Как и о чем происходил у них там разговор за закрытой дверью, секретарша не знала. Минут через десять дверь распахнулась, и в приемную вышли — сначала Волошин и почти сразу за ним Кнут. Волошин остановился у стола секретарши и оперся на его край рукой без пальца. Кнут двинулся к выходу в коридор, но приостановился возле Волошина и произнес негромко: «Вот так, Волошин. А будешь трепыхаться, возьмемся за тебя по-настоящему. Тогда взвоешь». Сказавши это, он обычной своей неторопливой походкой пересек приемную и удалился. В приемной воцарилась тишина, посетители старательно отводили глаза от Волошина, секретарша принялась перебирать какие-то бумаги. «Ей-Богу, товарищи, не знаю даже — какие. Всегда мне в таких ситуациях ужасно неловко. Двадцать лет там служу, а привыкнуть ну никак не могу, представляете?» И тут раздался звонок, призывающий ее в кабинет.

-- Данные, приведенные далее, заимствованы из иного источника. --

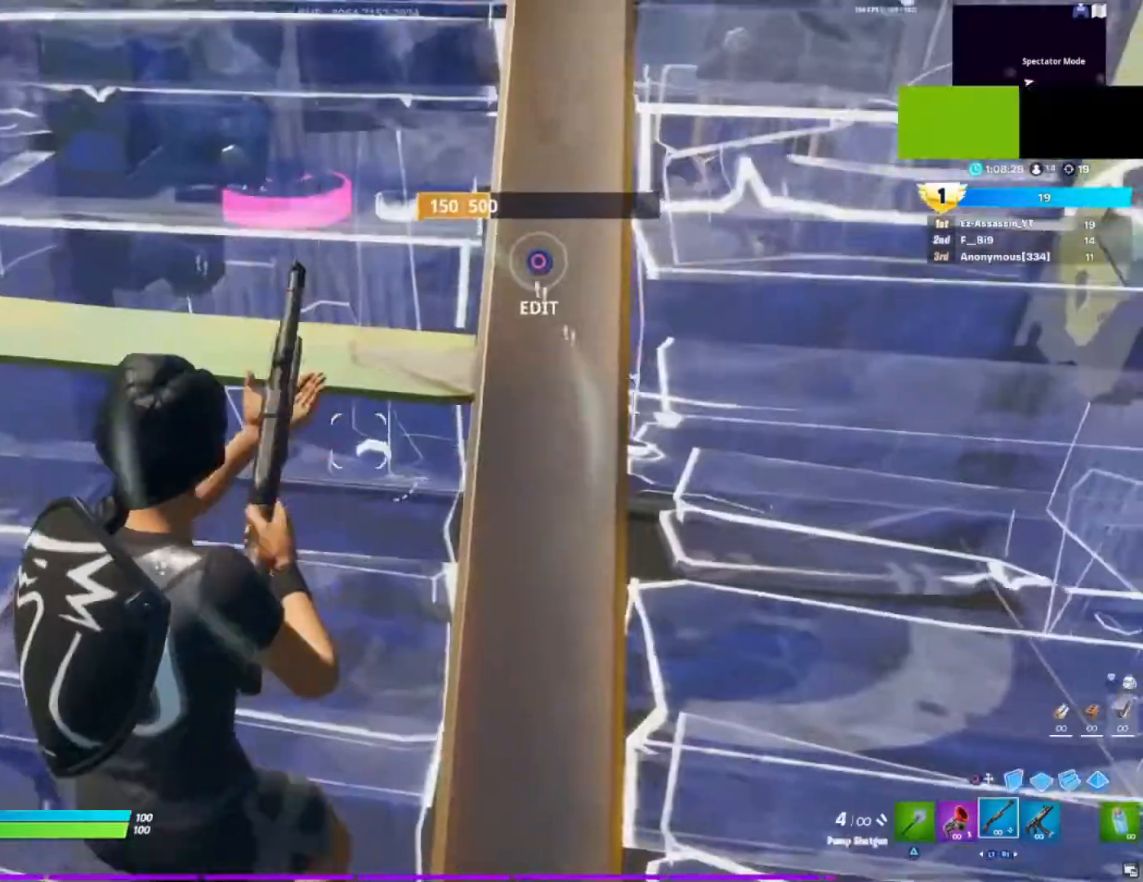
{"buttons": [], "left_stick": "down", "right_stick": "up-right", "events": [[83, "right_stick", "center"], [133, "left_stick", "down"], [217, "CIRCLE", "down"], [417, "CIRCLE", "up"], [483, "right_stick", "up-right"]]}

Она вскочила. Тут надо отметить одно обстоятельство. Кнут известен был в райкоме тем, что вечно забывал закрывать за собой двери. Вот и тут дверь в кабинет он за собой только прикрыл, оставив изрядную щель, а дверь в коридор оставил нараспашку. Итак, секретарша на звонок вскочила и вдруг увидела, что один из посетителей уставился на Волошина дикими вытаращенными зенками и откинулся на спинку стула, загородившись портфелем. Она тоже взглянула на Волошина. И ужаснулась. «Он был синий, товарищи! Представляете? Синий, как покойник!» Глаз его налился кровью. Лысая голова втянулась в плечи, лысина покрылась обильным потом. Губы искривились, он прошипел несколько омерзительных слов, и его всего перекосило.

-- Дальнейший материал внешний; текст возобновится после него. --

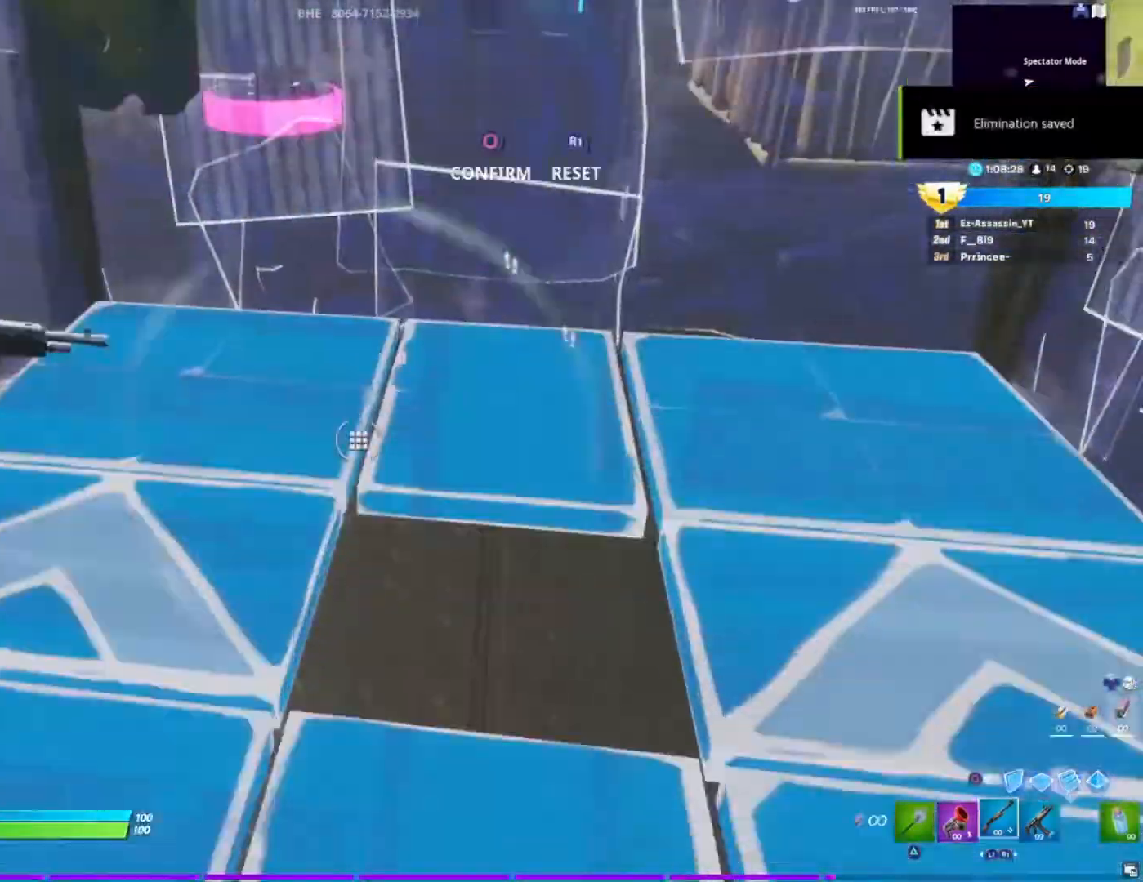
{"buttons": ["R2"], "left_stick": "center", "right_stick": "up-left", "events": [[83, "right_stick", "center"], [133, "R2", "down"], [167, "right_stick", "down"], [233, "left_stick", "center"], [300, "right_stick", "up-left"]]}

По словам секретарши, у нее от ужаса потемнело в глазах. «Будто тьма рухнула». И в этот самый момент из коридора послышался грузный грохот, словно упало что-то тяжелое и объемистое. И кто-то хрипло завопил. И совершенно как эхо из кабинета Первого донесся пронзительный визг. В коридоре затопали и заголосили, а дверь кабинета распахнулась, и в приемную буквально вывалился наш Первый. Он прижимал ладонь к щеке, между пальцами бойко стекали густые красные струйки. «Врача... — пробормотал он. — Немедленно... Врача!» Его качнуло. Посетители, оправившись от столбняка, кинулись к нему и, втащив обратно в кабинет, уложили на диван. Секретарша оказалась на высоте. Выхватила из шкафчика полотенце, смочила из графина и наложила на пораженную щеку. Затем, приказав посетителям держать и прижимать этот компресс, кинулась к телефону. «И представьте, товарищи, в «скорой» уже знали! Машина уже выехала! Конечно, никакой мистики не случилось, а «скорую» вызвали минутой раньше для Кнута, который сверзился с лестницы...»

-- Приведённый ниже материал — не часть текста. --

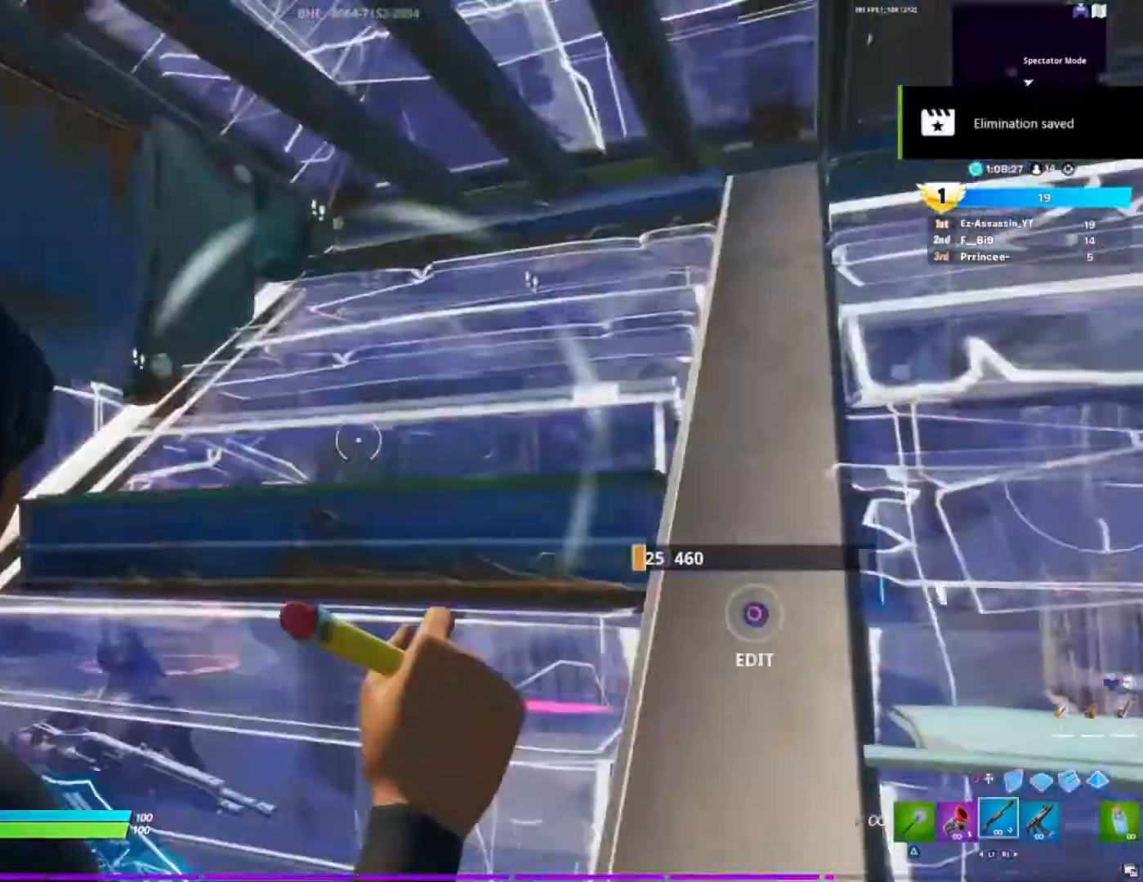
{"buttons": [], "left_stick": "center", "right_stick": "down-left", "events": [[33, "R2", "up"], [167, "right_stick", "center"], [450, "right_stick", "down-left"]]}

А с Первым случилось такое несчастье. У него был любимый красно-синий карандаш, толстый, всегда остро заточенный с обоих концов. Когда Волошин и Кнут удалились, он взял этот карандаш, чтобы сделать пометки в перекидном календаре. И туг ему вдруг стало дурно. Он еще успел дать звонок секретарше, потерял сознание и упал лицом вперед. И карандаш пропорол ему щеку насквозь. («Хорошо, что не в глаз!» — простодушно присовокупила наша старая дева.)
Если судить по одновременности шумов и криков, донесшихся из коридора и кабинета, Кнут пострадал в те же самые секунды. Он неторопливо поднимался по лестнице на третий этаж, снисходительно с кем-то беседуя, вдруг замолк на полуслове, слабо помахал руками и покатился по ступеням вниз.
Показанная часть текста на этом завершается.